How to Develop a Disaster Recovery plan with AWS

How to Develop a Disaster Recovery plan with AWS

Last Updated on January 1, 2021

In order to ensure the continuity of business and minimise downtime as much as possible, it is extremely important to develop a disaster recovery plan as sticking to old and traditional on-site disaster recovery policy is surely not going to work anymore. Using AWS automated disaster recovery site is the new thing as this is an extremely cost-effective and efficient solution to disaster recovery management. Simply being on the cloud will not solve your purpose but there must be a concrete plan that must be executed perfectly and then the business continuity would be ensured. Below is the step-to-step guide as how a disaster recovery plan must be developed with AWS

1. Identifying your infrastructure

Your infrastructure could be huge and varied and it is very important to identify them on the cloud. Your infrastructure contains network, storage, hardware, software and many more things and if you have a cloud infrastructure on AWS you must use AWS Tag Editor to identify all your resources and properly map them in order to cut off some of the additional work and save time and efforts. Remember, nothing must be left and everything must be identified in your infrastructure as a plan

2. Collaborate with the whole development team

Always remember that the people involved in the development must always be consulted and considered whether you have an in-house team or have hired a team of developers as a service from outside. All the dependencies that exist among all the elements of your infrastructure must be clear and defined. Apart from services and in-house developers, all the third party resources like Google maps API must also be considered.

3. Each element in the infrastructure must be given its due importance

Rather than giving importance to the information of the customers who are sort of dead for you, it is obviously important to focus on the current customers and their interaction history. While recovering the elements in the given or decided time frame, these elements matter a lot and this is the reason this prioritization must be done. Those elements that can be recovered slowly will definitely cost you less.

4. RTO and RPO have their own importance

Recovery Time Object and Recovery Time Objective are the two important things that must be discussed with the stakeholders. RTO is the expected time of an application when it is back up and running while RPO is the previous point where it will be taken once the application is recovered to its previous state. Rapid RTO leads to costly recovery so it is very important to maintain a balance between the wants and needs of the infrastructure.

5. Use gathered information for creating plans

There are many simple and complex plans for recoveries made by the management depending upon their infrastructure and the needs of the organization but it is very important to make use of all you have in a very efficient way. All the cloud-based tools that are available to you must be used to their full potential and AWS provides flexible solutions that can be customized as per your needs.

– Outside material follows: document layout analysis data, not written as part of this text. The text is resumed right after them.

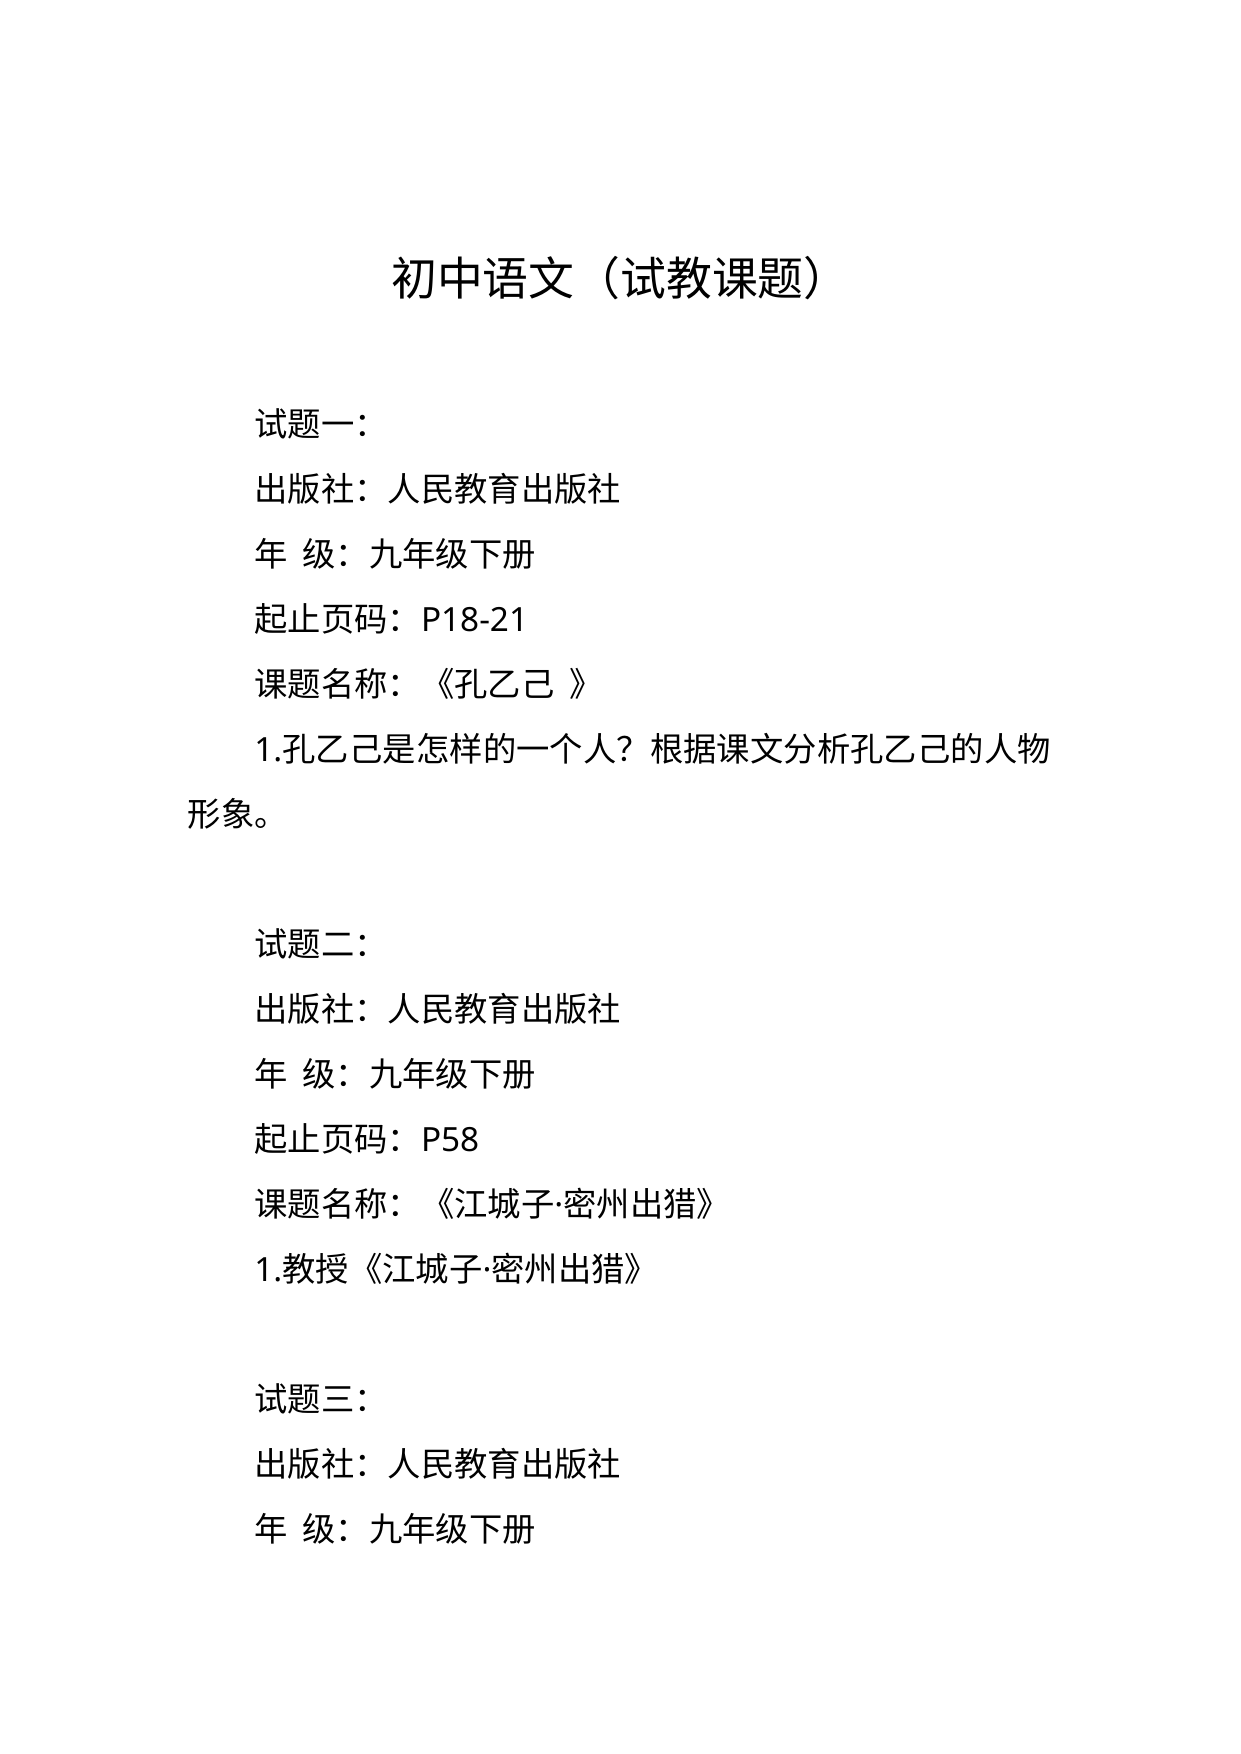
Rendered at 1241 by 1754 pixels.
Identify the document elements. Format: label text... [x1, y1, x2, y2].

text 出版社：人民教育出版社 [187, 454, 1053, 519]
text 1.教授《江城子·密州出猎》 [187, 1234, 1053, 1299]
text 试题三： [187, 1364, 1053, 1429]
text 年 级：九年级下册 [187, 519, 1053, 584]
text 试题一： [187, 389, 1053, 454]
text 起止页码：P58 [187, 1104, 1053, 1169]
text 起止页码：P18-21 [187, 584, 1053, 649]
text 出版社：人民教育出版社 [187, 1429, 1053, 1494]
text 课题名称：《孔乙己 》 [187, 649, 1053, 714]
text 年 级：九年级下册 [187, 1494, 1053, 1559]
text 初中语文（试教课题） [187, 227, 1053, 324]
text 出版社：人民教育出版社 [187, 974, 1053, 1039]
text 课题名称：《江城子·密州出猎》 [187, 1169, 1053, 1234]
text 试题二： [187, 909, 1053, 974]
text 1.孔乙己是怎样的一个人？根据课文分析孔乙己的人物形象。 [187, 714, 1053, 844]
text 年 级：九年级下册 [187, 1039, 1053, 1104]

6. Take care of the in-house communication network

There are plenty of IT infrastructure monitoring tools that will monitor the failure in-house like server parameters and alerts. One such tool is AWS CloudWatch that helps you monitor CloudWatch events and Lambda. You can also re-assign developers to monitor your infrastructure round-the-clock and execution of your DR plan when things go wrong all of a sudden in the environment. But this will lead to your core team being taken out from their core tasks and assigned to something else which might increase your cost as the team might have to be paid overtime if things continue to remain messy on weekends as well so an AWS professional services consultant will definitely warn you regarding this. 

7. Test and be assured

Planning your test is one of the most important things you must do and ignoring it might land you in trouble. All the DRs must not only be planned in advance but it must be ensured that those measures work out immediately as soon as a disaster occurs. For this, AWS provides some tools which have the features of staging and testing your solutions. This can be done efficiently by creating a duplicate environment where the real-world scenarios can be run and tested for their efficiency on a regular basis.